[DATA SHOWN — start]

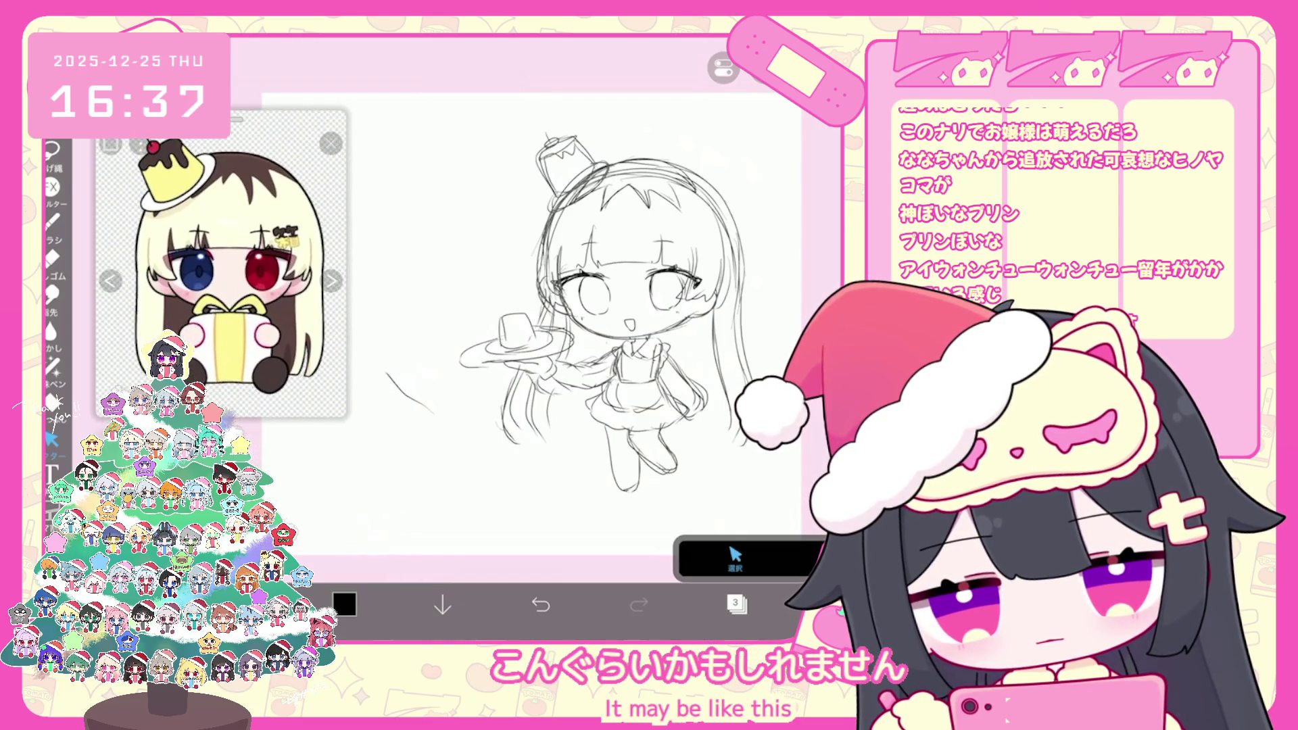
{"action": "scroll", "coordinate": [575, 304], "scroll_direction": "up", "scroll_amount": 3}
{"action": "left_click_drag", "start_coordinate": [622, 465], "coordinate": [621, 541]}
{"action": "left_click", "coordinate": [640, 521]}
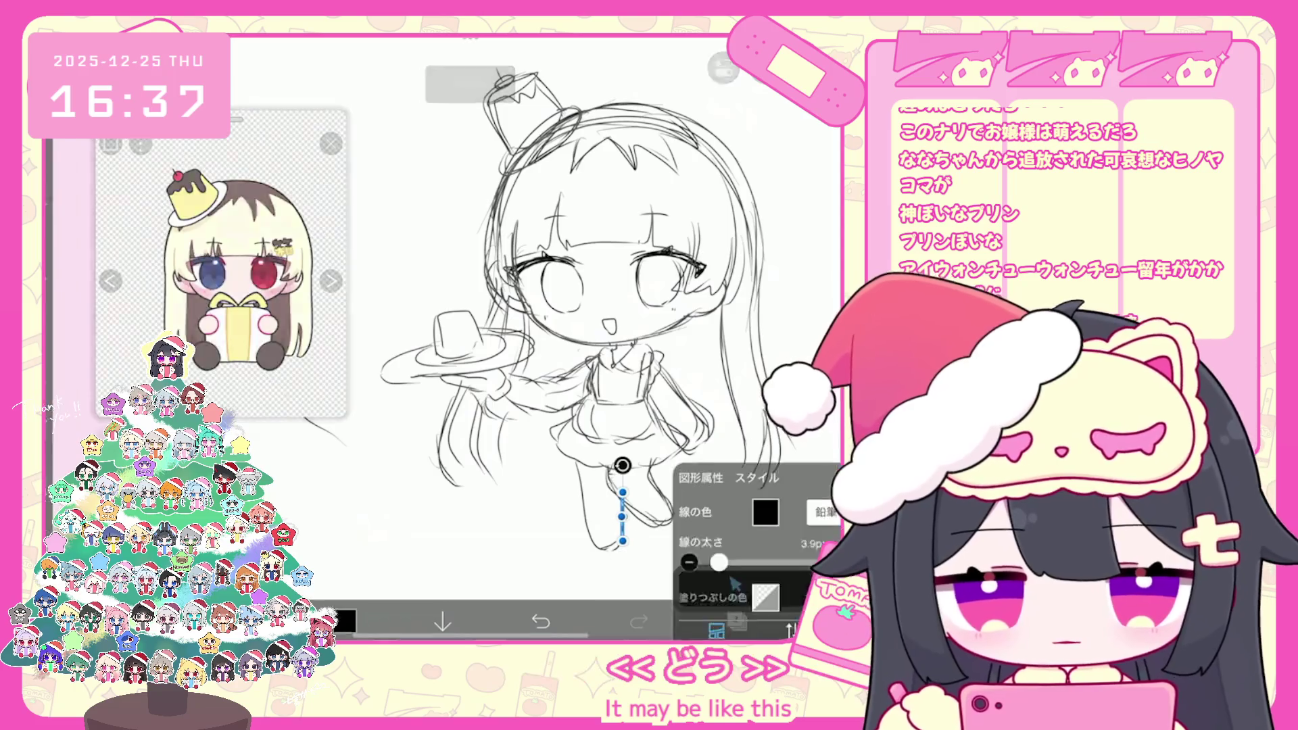
{"action": "key", "text": "Escape"}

[DATA SHOWN — finish]

**DIRECTIONS FOR THIS TASK:** Gather each line from the listing above that holds "coordinate".

**ANSWER TO THIS PROBLEM:**
{"action": "scroll", "coordinate": [575, 304], "scroll_direction": "up", "scroll_amount": 3}
{"action": "left_click_drag", "start_coordinate": [622, 465], "coordinate": [621, 541]}
{"action": "left_click", "coordinate": [640, 521]}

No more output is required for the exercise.